Figure 9. Trophectoderm overexpression of HAS-2 resulted in early embryonic lethality and attenuated decidual angiogenesis.

Figure 9

(A) H&E staining of implantation sites revealed embryo resorption upon HAS-2 OEx (n = 4 dams). (B) Remnants of embryo overexpressing HAS-2 by trophoblast cells (CK-7) as opposed to decidual cells expressing HAS-2 in the embryonic niche in the control (n = 3 dams). (C) Profound embryonic cell death indicated by TUNEL staining was detected upon HAS-2 OEx, (n = 3 dams). (D) Similar pattern of MAC-2+ macrophages, confined to the mesometrial pole, away from the embryonic niche, observed in both groups (n = 3 dams). (E) Quantification MAC-2 staining by fluorescent microscopy (1.066-fold change ± 0.18 [control]; 0.41 [overexpression]; n = 5 dams, 7 implantation sites, P = 0.879). (F) Number of embryo implantation site per dam was assessed, at E6.5 by gross morphology inspection, as well as by examination of histological sections (3 ± 0.63 [control]; 2.88 ± 0.61 [overexpression], P = 0.88) (n = 6 dams in control; 8 dams in HAS-2 OEx). (G) Representative image of DBA+ NK cells in E6.5 decidua (n = 3 dams). (H) Representative image of MMP-9 in E6.5 decidua (n = 3 dams). (I) Impaired development of CD34+ newly formed blood vessels was observed in pregnant mice carrying HAS-2 OEx embryos, reflected by confinement of vessels away from the embryonic niche (n = 3 dams). (J) T1 weighted GE-MRI of embryo implantation sites, acquired from pregnant mice at E6.5 30 minutes after administration of biotin-BSA-GdDTPA. Little accumulation of biotin-BSA-GdDTPA was observed in the in dams carrying HAS-2 OEx embryos in comparison with control (white arrows indicate implantation sites; n = 6 dams). (K) Visualization of hyperpermeable blood vessels in the embryonic niche was achieved by staining of biotin-BSA-GdDTPA, 40 minutes after i.v. injection.
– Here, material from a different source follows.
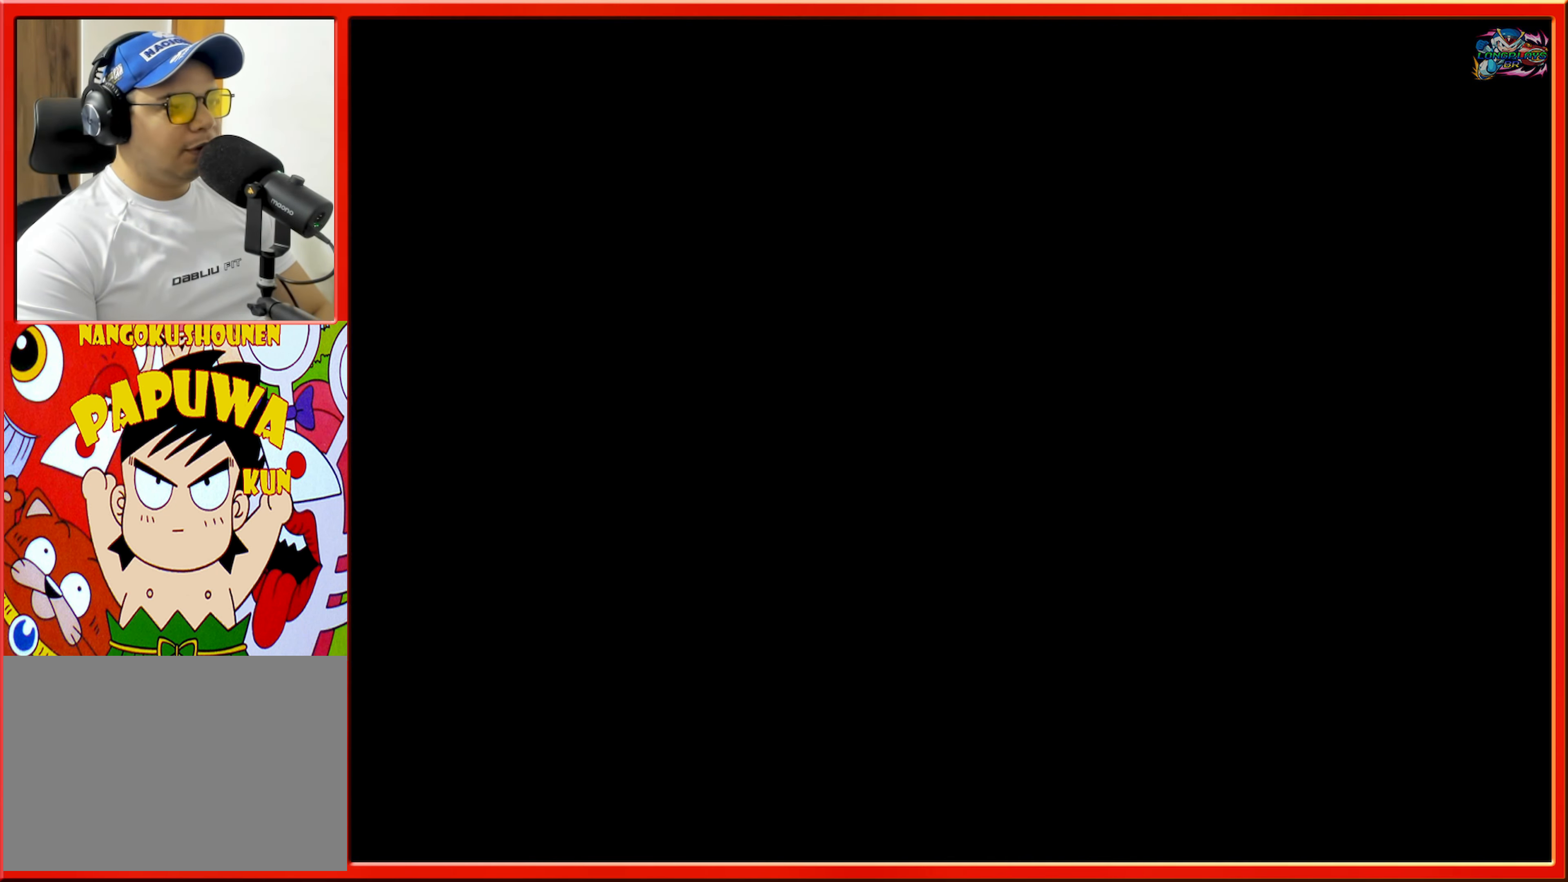
{"buttons": [], "events": []}
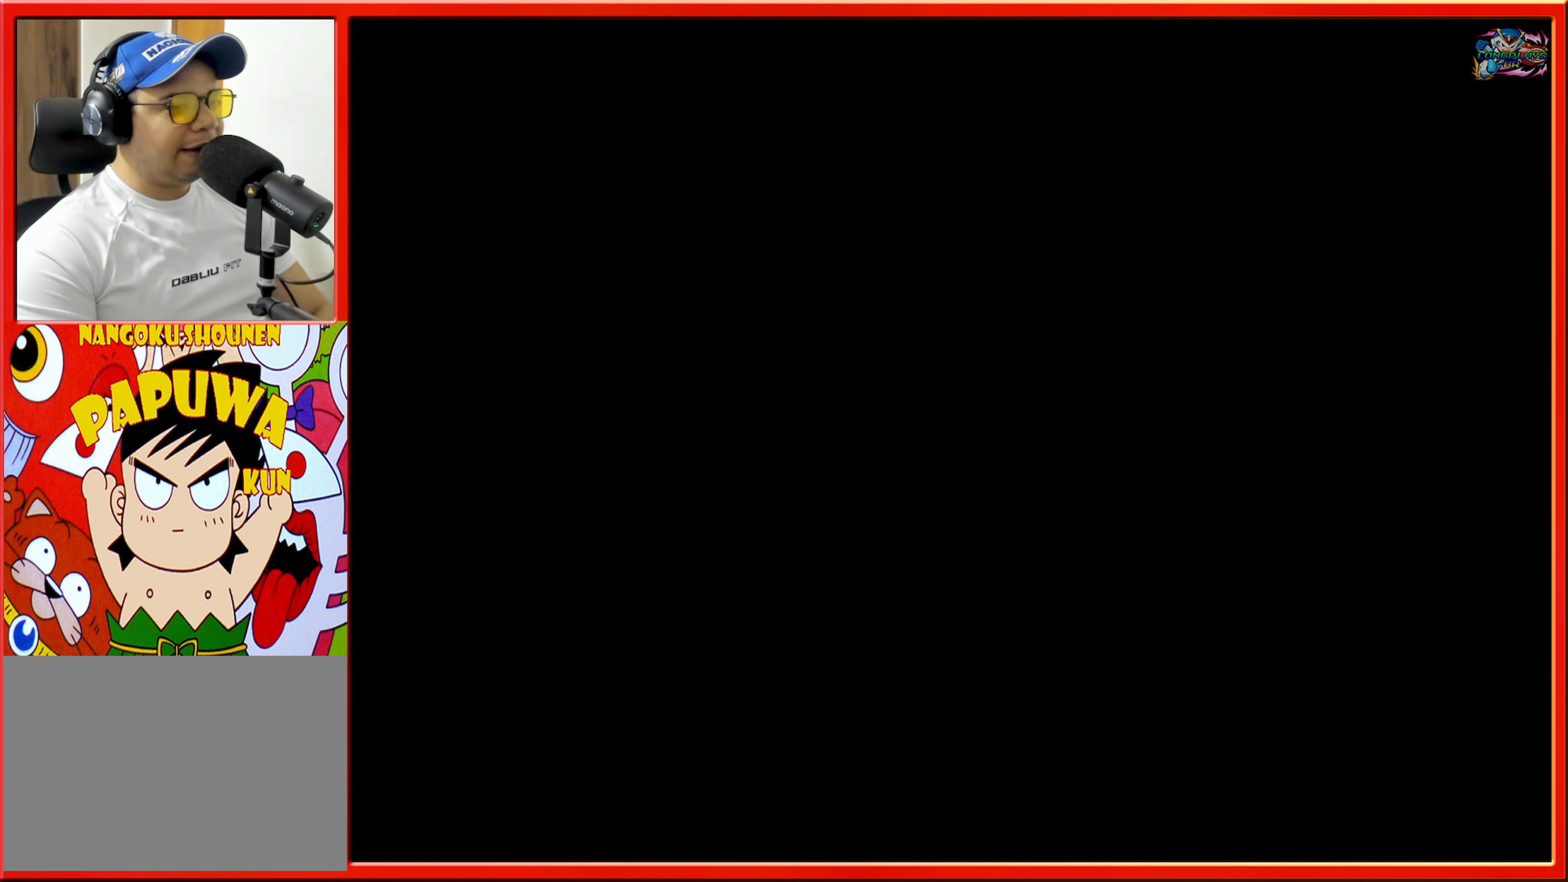
{"buttons": [], "events": []}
Hyperpermeable vessels were not detected at HAS-2 OEx decidua in contrast to those detected in the control group (n = 3 dams). (L–N) These observations were consistent with DCE-MRI of biotin-BSA-GdDTPA (L), fBV (M) (0.041 ± 0.005; 0.023 ± 0.002; P = 0.004) and PS (N) (0.0017 ± 0.0003; 0.0009 ± 0.00031; P = 0.2) (control: 5 dams 9 implantation sites; HAS-2 OEx: 6 dams 19 implantation sites). The statistical analysis applied was Student’s t test (E, F, M, and N).